Another union leader was even more perturbed.

“The pension plan’s long-term problem has always been the state refusing to put the money in,” Hetty Rosenstein, New Jersey state director of the Communications Workers of America, said in a prepared statement. “Gov. Christie said as much when he signed his much-touted Chapter 78 in 2011, claiming his law would fix this. Now, here we go again. No matter how many back-room meetings transpire, there won’t be a solution until we address the problem by putting the legally required money into the pension.

“If Christie continues to break the law — which was upheld yesterday in court — New Jersey’s pension funds could go bankrupt in 10 years.”

Despite the emphasis on pensions, Christie discussed other issues, as well.

In fact, he started off by touting a sixth straight budget with “no new taxes on the people of New Jersey.”

Christie also pointed out that his proposed budget holds the line on spending with its $33.8 billion figure, which is $2.3 billion less in discretionary spending than in Fiscal 2008, shortly before he took over as governor.

“When we arrived here, spending had risen 58 percent in the previous eight years,” he said in his remarks. “Taxes were increased 115 times. Jobs and people were leaving the state. Unemployment was too high. We had to change direction. And we got it done.”

Christie’s version of “no new taxes” was greeted with applause by the state’s business community.

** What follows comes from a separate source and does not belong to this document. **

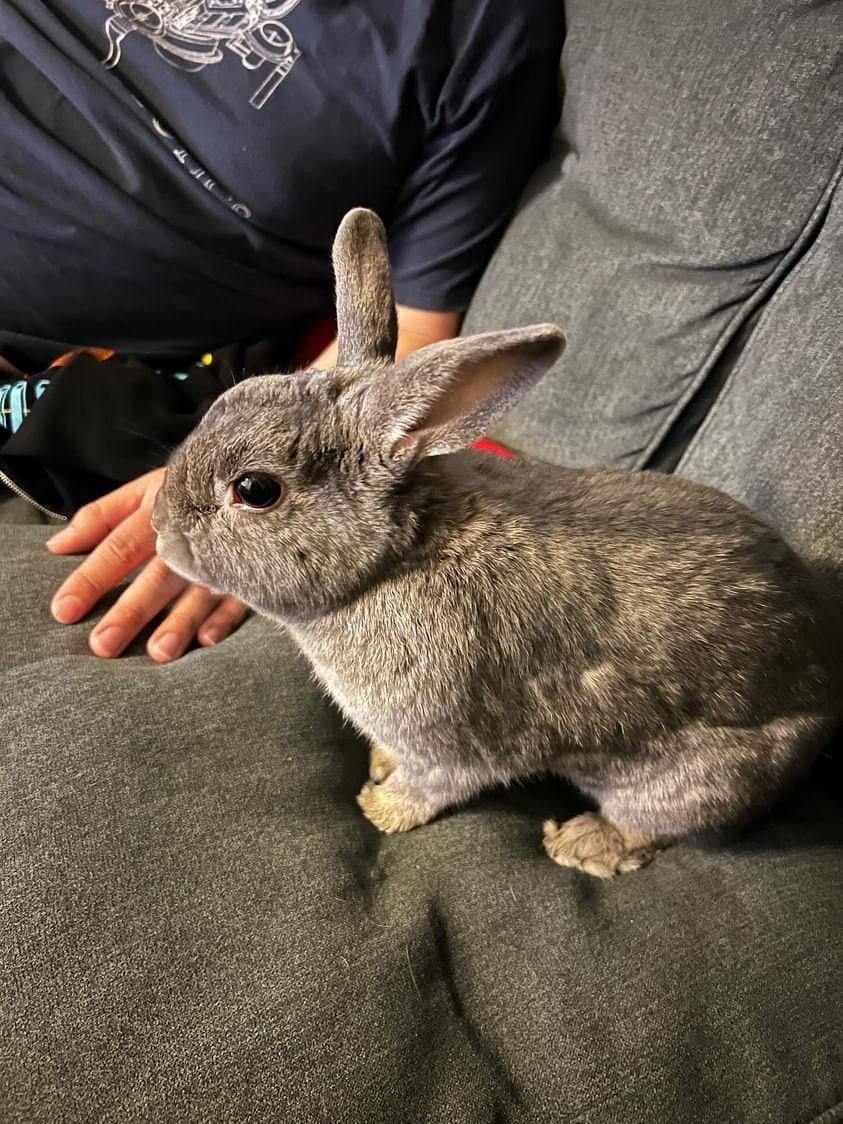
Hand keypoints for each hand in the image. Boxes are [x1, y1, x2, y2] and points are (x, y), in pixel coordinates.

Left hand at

“We appreciate that many aspects of the governor’s budget plan remain business friendly,” New Jersey Chamber of Commerce CEO and President Thomas Bracken said in a prepared statement after the speech. “The budget contains no business tax increases and no business tax policy changes, and it contains the final year of phased-in business tax cuts that were initiated several years ago.”

One issue that did not make the cut for Christie’s remarks, however, was the beleaguered Transportation Trust Fund. On Tuesday, Christie’s laments about “the cost of inaction” were directed elsewhere.

That omission did not go over well with some interested parties, either.

 “The governor … did not talk about our transportation networks, even though in less than five months the fund that pays for maintaining and improving these vital economic assets will have zero money for new projects,” New Jersey Policy Perspective’s MacInnes said. “For New Jersey to grow its laggard economy, it is essential that the Transportation Trust Fund be replenished with significant and stable new funding. This is an emergency that the governor failed to even recognize, never mind suggesting a pathway to a solution.”

And, as might be expected, Democrats were simply not impressed with the budget or remarks.

“Chris Christie’s consistent focus on self-promotion instead of what’s best for his state has resulted in a lagging New Jersey economy and a disastrous budget crisis,” Democratic National Committee press secretary Holly Shulman said in a prepared statement. “And in today’s address, Christie only offered more of the same. The facts are clear: Chris Christie has led New Jersey off a fiscal cliff. … Just imagine what (he) would do to America.”

After all the details and debate, however, the governor’s bottom line was characteristically blunt:

“I will never stop coming into this chamber and giving hard truths, and I will never give up on New Jersey.”